I think I’m giving up on this one guys. I’ve already got well over 40 hours of research and debug-tracing into it and I’m not really making headway anymore toward being able to propose some kind of fix.

I’ve left most of the research I’ve done on it attached to the bug, and if someone who understands the underlying mechanics of stacks & commands better wants to have a crack at it then I’m certainly happy to bounce ideas back and forth if useful.

It’s a bug I would really really like to see fixed, because all of the modules I use to play suffer from it, and I was really really hoping to be able to contribute to it, but I just can’t find a way forward.

Thanks for your help Brian, you’ve helped narrow down where the problem is.

Brian, just as an aside, is there a reason you don’t just turn ‘Snap to defined point?’ on in the irregular grid you’ve created? You don’t need the Send To Location then.

Alternatively, I usually handle these by creating a Rectangular grid instead of an irregular grid, adding a gridnumbering, aligning the Column number with the Track number and setting the Location Format to $column$ and turn on Grid Snapping. Save loads of work.

Rgds.

Quick report on the current state of things. I traced the source of the bug up to the DragBuffer.

The “thing” being actually moved is a ReportState object.

The very first move by the user puts the wrong thing into the DragBuffer, it puts the Stack there, which contains the ReportState. It looks like things work fine if the actual ReportState is in the DragBuffer, and not the Stack that contains the ReportState.

If I replace this Stack in the DragBuffer with the ReportState contained in the Stack, then everything seems to work.
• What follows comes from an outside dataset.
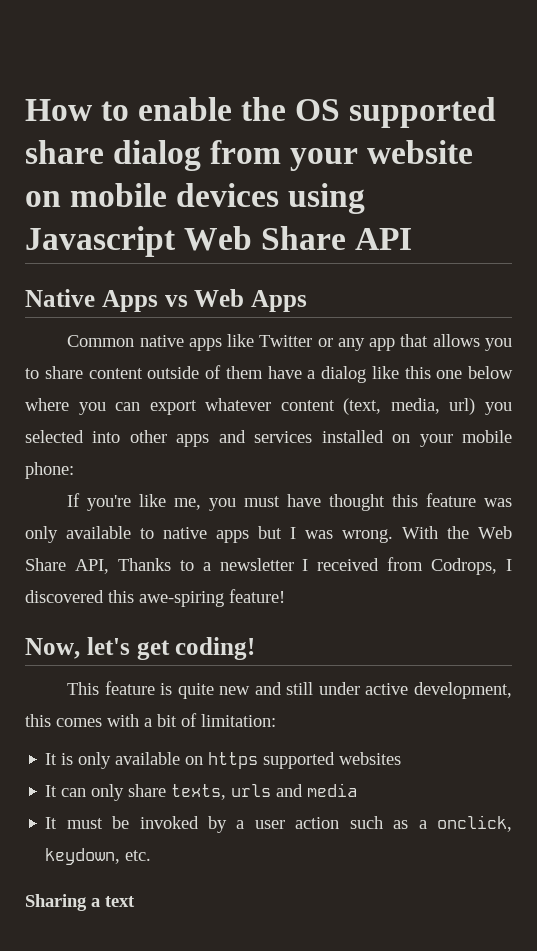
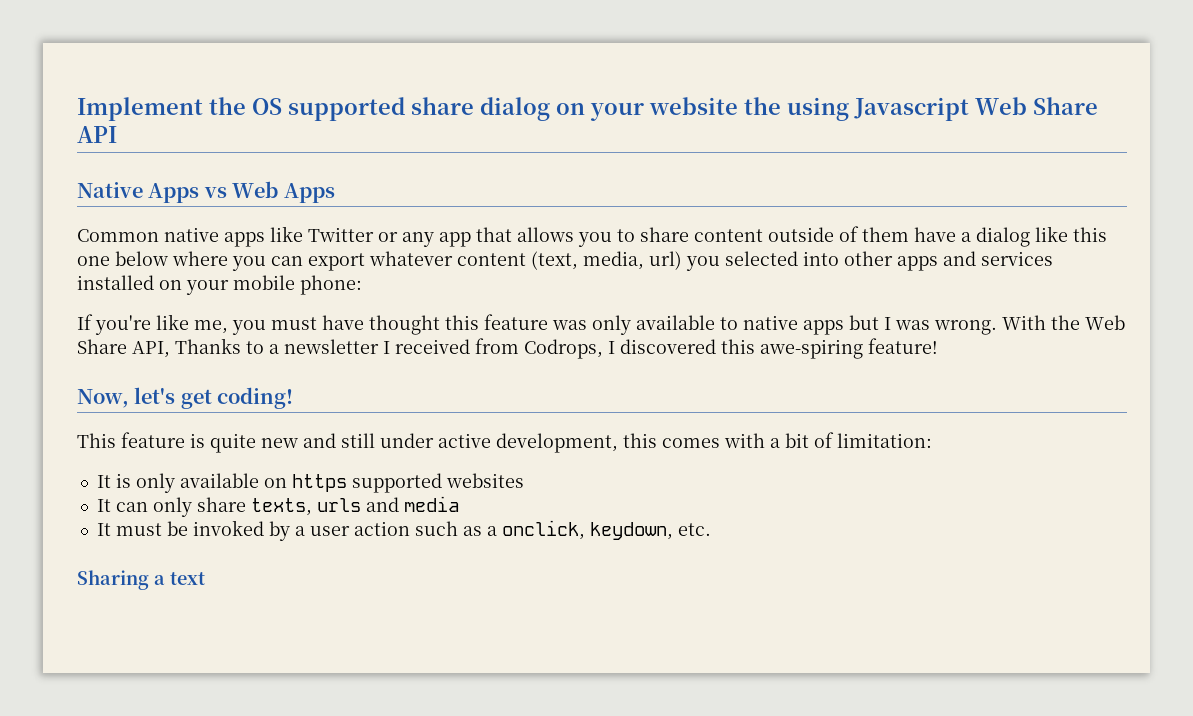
[25,97,233,121] How to enable -> [77,97,203,121] Implement
[210,140,282,164] from -> [556,103,585,115] on
[25,183,280,207] on mobile devices -> [744,97,781,115] the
And this has to be done only once, afterwards all further move and undo actions work perfectly fine.

Example, the log is from the method DragBuffer.add() which fires when the user clicks and holds the counters:

  • The very first move by the user, observe how the DragBuffer contains a Stack:
2020-06-01 09:52:28,048 [0-AWT-EventQueue-0] DEBUG VASSAL.counters.DragBuffer - dragBuffer.add: VASSAL.counters.Stack@6db2a5c0[Blockade Marker]
  • I correct this during debugging by just replacing the Stack in the dragbuffer with the ReportState object that is inside the Stack
  • Then comes the undo which works fine
  • Then I can move the counter forward and undo, as many times as I want, every time the DragBuffer contains the correct object and nothing needs to be fixed anymore, observe how the DragBuffer contains the ReportState:
2020-06-01 09:55:21,425 [0-AWT-EventQueue-0] DEBUG VASSAL.counters.DragBuffer - dragBuffer.add: VASSAL.counters.ReportState@51a27fc[name=Blockade Marker,blablamorestuff]

Next questions I want to solve:

  • who puts the wrong object into the DragBuffer for the initial move, and why
  • why, once fixed, do the moves 2-N work correctly, why is the correct object put into the DragBuffer, what is different between move 1 and moves 2-N
  • is there any unwanted side effects by putting the ReportState into the DragBuffer instead of the Stack

Also, I browsed the other posts in this thread, sorry for going a bit over the edge, I have very high standards where code automatically deteriorates if it is not cleaned up and refactored into a manageable state, and thanks a lot for the input from whoever else analyzed this issue, and I completely understand why fixing this in the form of a “dirty hack” is better, safer and more backward-compatible than a full heart surgery. Once I narrowed down the source of the bug and found a way to fix it, I will present the solution and then we can still think about how we package it, how much we change and how much we leave as it is. I think I am almost there, I can already fix the bug when running inside the debugger, now I just have to follow the call hierarchy and find the exact source of the bug.

One other observation I have made - Stacks seem to be created dynamically whenever they are needed, and this creating of the Stacks and the whole merging functionality seems to work well (enough), and this Stack stuff is not related to the undo bug.